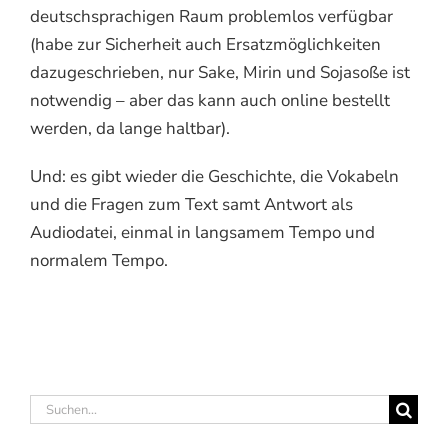
deutschsprachigen Raum problemlos verfügbar
(habe zur Sicherheit auch Ersatzmöglichkeiten
dazugeschrieben, nur Sake, Mirin und Sojasoße ist
notwendig – aber das kann auch online bestellt
werden, da lange haltbar).
Und: es gibt wieder die Geschichte, die Vokabeln
und die Fragen zum Text samt Antwort als
Audiodatei, einmal in langsamem Tempo und
normalem Tempo.
Suche
nach:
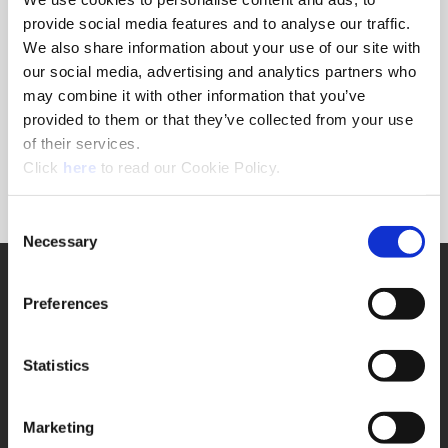
la meilleure solution à adopter. Les vitesses et
provide social media features and to analyse our traffic.
avances, la pression d’arrosage et d’autres
We also share information about your use of our site with
composantes des outils affectent les performances de
our social media, advertising and analytics partners who
nos produits. Nos ingénieurs d’application ont
may combine it with other information that you’ve
l’habitude de travailler avec des matériaux difficiles
provided to them or that they’ve collected from your use
dans des environnements complexes. Appelez-nous,
nous sommes prêts à relever le défi.
of their services.
(Opens in a new window)
Click
here
to read our Cookie Policy.
Téléphone : +1 330 343 4283 poste 7611
Contacter ingénierie application
Consent
Necessary
Selection
Support
Preferences
Support d'application
330.343.4283 x7611
Service clientèle
330.343.4283 x8610
Statistics
Contact
FAQ
Outil en ligne
Marketing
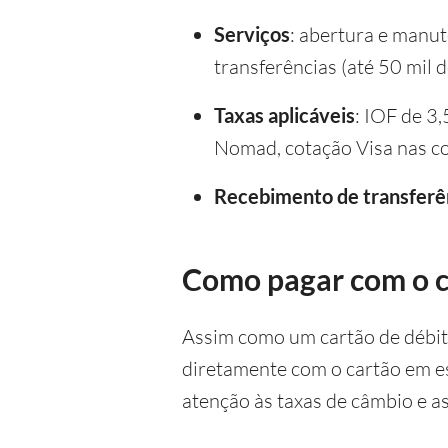
Serviços
: abertura e manu
transferências (até 50 mil d
Taxas aplicáveis
: IOF de 3
Nomad, cotação Visa nas co
Recebimento de transferê
Como pagar com o 
Assim como um cartão de débito
diretamente com o cartão em es
atenção às taxas de câmbio e as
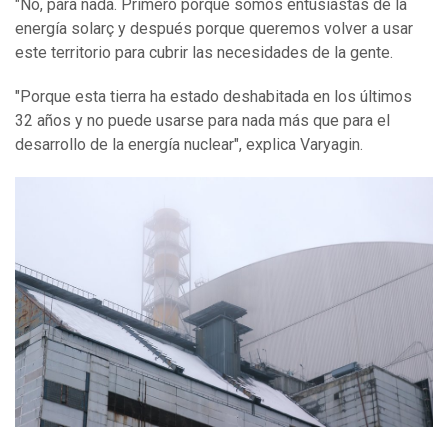
"No, para nada. Primero porque somos entusiastas de la
energía solarç y después porque queremos volver a usar
este territorio para cubrir las necesidades de la gente.
"Porque esta tierra ha estado deshabitada en los últimos
32 años y no puede usarse para nada más que para el
desarrollo de la energía nuclear", explica Varyagin.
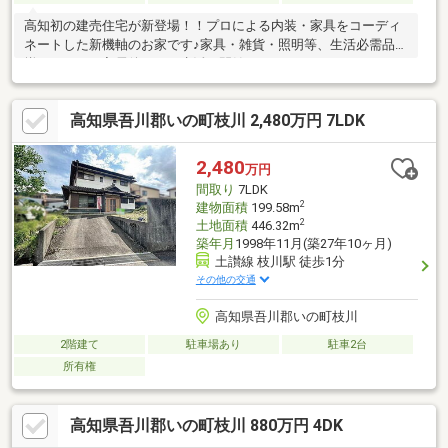
高知初の建売住宅が新登場！！プロによる内装・家具をコーディ
ネートした新機軸のお家です♪家具・雑貨・照明等、生活必需品が
揃っており、入居後すぐに生活を開始できます！
高知県吾川郡いの町枝川 2,480万円 7LDK
2,480
万円
間取り
7LDK
2
建物面積
199.58m
2
土地面積
446.32m
築年月
1998年11月(築27年10ヶ月)
土讃線 枝川駅 徒歩1分
その他の交通
高知県吾川郡いの町枝川
2階建て
駐車場あり
駐車2台
所有権
高知県吾川郡いの町枝川 880万円 4DK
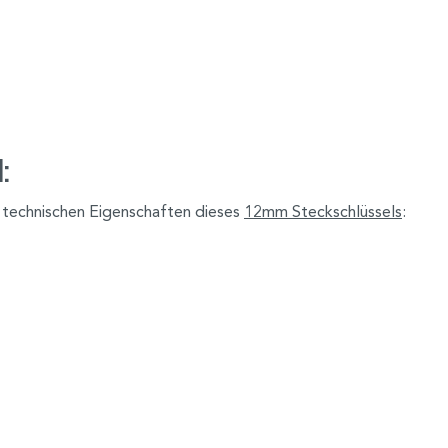
:
r technischen Eigenschaften dieses
12mm Steckschlüssels
:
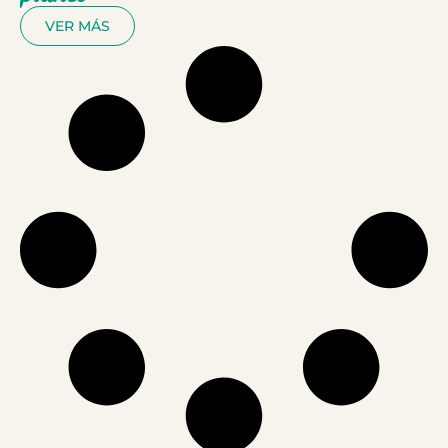
VER MÁS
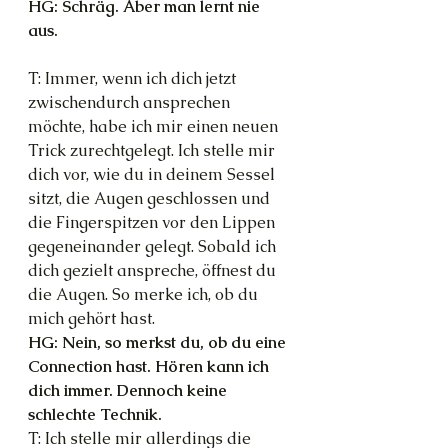
HG: Schräg. Aber man lernt nie 
aus.
T: Immer, wenn ich dich jetzt 
zwischendurch ansprechen 
möchte, habe ich mir einen neuen 
Trick zurechtgelegt. Ich stelle mir 
dich vor, wie du in deinem Sessel 
sitzt, die Augen geschlossen und 
die Fingerspitzen vor den Lippen 
gegeneinander gelegt. Sobald ich 
dich gezielt anspreche, öffnest du 
die Augen. So merke ich, ob du 
mich gehört hast.
HG: Nein, so merkst du, ob du eine 
Connection hast. Hören kann ich 
dich immer. Dennoch keine 
schlechte Technik.
T: Ich stelle mir allerdings die 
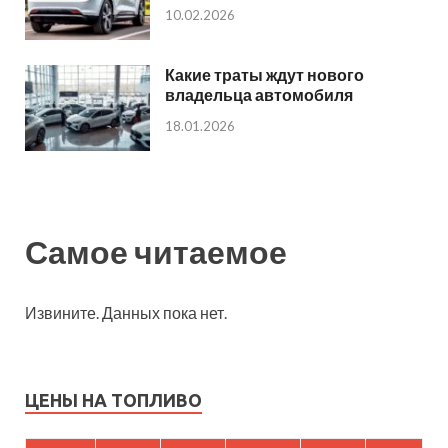
10.02.2026
Какие траты ждут нового
владельца автомобиля
18.01.2026
Самое читаемое
Извините. Данных пока нет.
ЦЕНЫ НА ТОПЛИВО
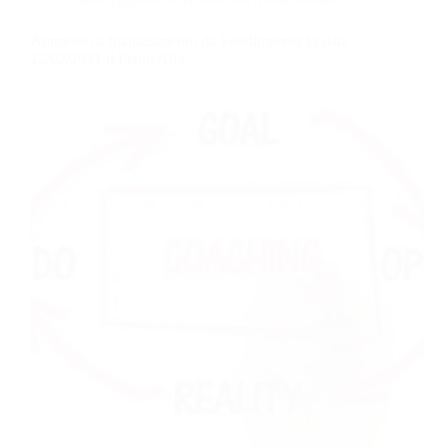
Ammesso a finanziamento da Fondimpresa in data
12/02/2021 il Piano Alfa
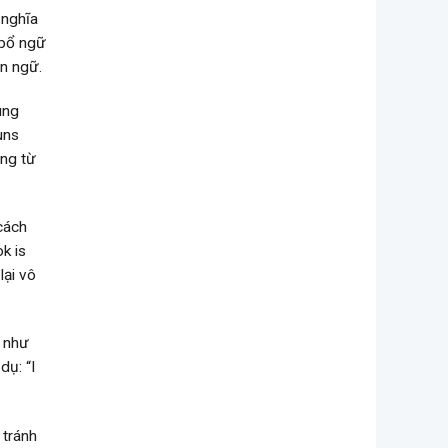
 nghĩa
 bổ ngữ
ân ngữ.
ung
uns
ạng từ
 cách
ok is
lại vô
ừ như
dụ: “I
 tránh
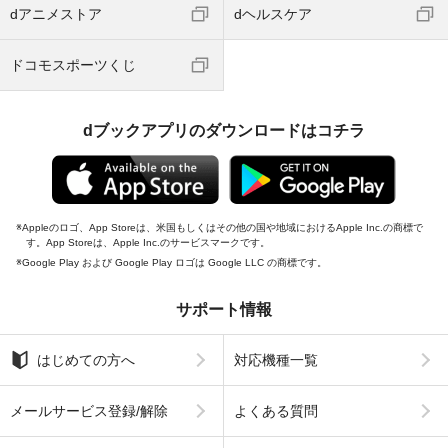
dアニメストア
dヘルスケア
ドコモスポーツくじ
dブックアプリのダウンロードはコチラ
Appleのロゴ、App Storeは、米国もしくはその他の国や地域におけるApple Inc.の商標で
す。App Storeは、Apple Inc.のサービスマークです。
Google Play および Google Play ロゴは Google LLC の商標です。
サポート情報
はじめての方へ
対応機種一覧
メールサービス登録/解除
よくある質問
++++
» **What is expected**
Reproduce the material from its start through the line containing "atenção às taxas de câmbio e as", replacing "Tempo" with "Geschwindigkeit" wherever it occurs and changing nothing else. Omit the pictures.

» **Answer to this exercise**
deutschsprachigen Raum problemlos verfügbar
(habe zur Sicherheit auch Ersatzmöglichkeiten
dazugeschrieben, nur Sake, Mirin und Sojasoße ist
notwendig – aber das kann auch online bestellt
werden, da lange haltbar).
Und: es gibt wieder die Geschichte, die Vokabeln
und die Fragen zum Text samt Antwort als
Audiodatei, einmal in langsamem Geschwindigkeit und
normalem Geschwindigkeit.
Suche
nach:
la meilleure solution à adopter. Les vitesses et
provide social media features and to analyse our traffic.
avances, la pression d’arrosage et d’autres
We also share information about your use of our site with
composantes des outils affectent les performances de
our social media, advertising and analytics partners who
nos produits. Nos ingénieurs d’application ont
may combine it with other information that you’ve
l’habitude de travailler avec des matériaux difficiles
provided to them or that they’ve collected from your use
dans des environnements complexes. Appelez-nous,
nous sommes prêts à relever le défi.
of their services.
(Opens in a new window)
Click
here
to read our Cookie Policy.
Téléphone : +1 330 343 4283 poste 7611
Contacter ingénierie application
Consent
Necessary
Selection
Support
Preferences
Support d'application
330.343.4283 x7611
Service clientèle
330.343.4283 x8610
Statistics
Contact
FAQ
Outil en ligne
Marketing
Serviços
: abertura e manu
transferências (até 50 mil d
Taxas aplicáveis
: IOF de 3
Nomad, cotação Visa nas co
Recebimento de transferê
Como pagar com o 
Assim como um cartão de débito
diretamente com o cartão em es
atenção às taxas de câmbio e as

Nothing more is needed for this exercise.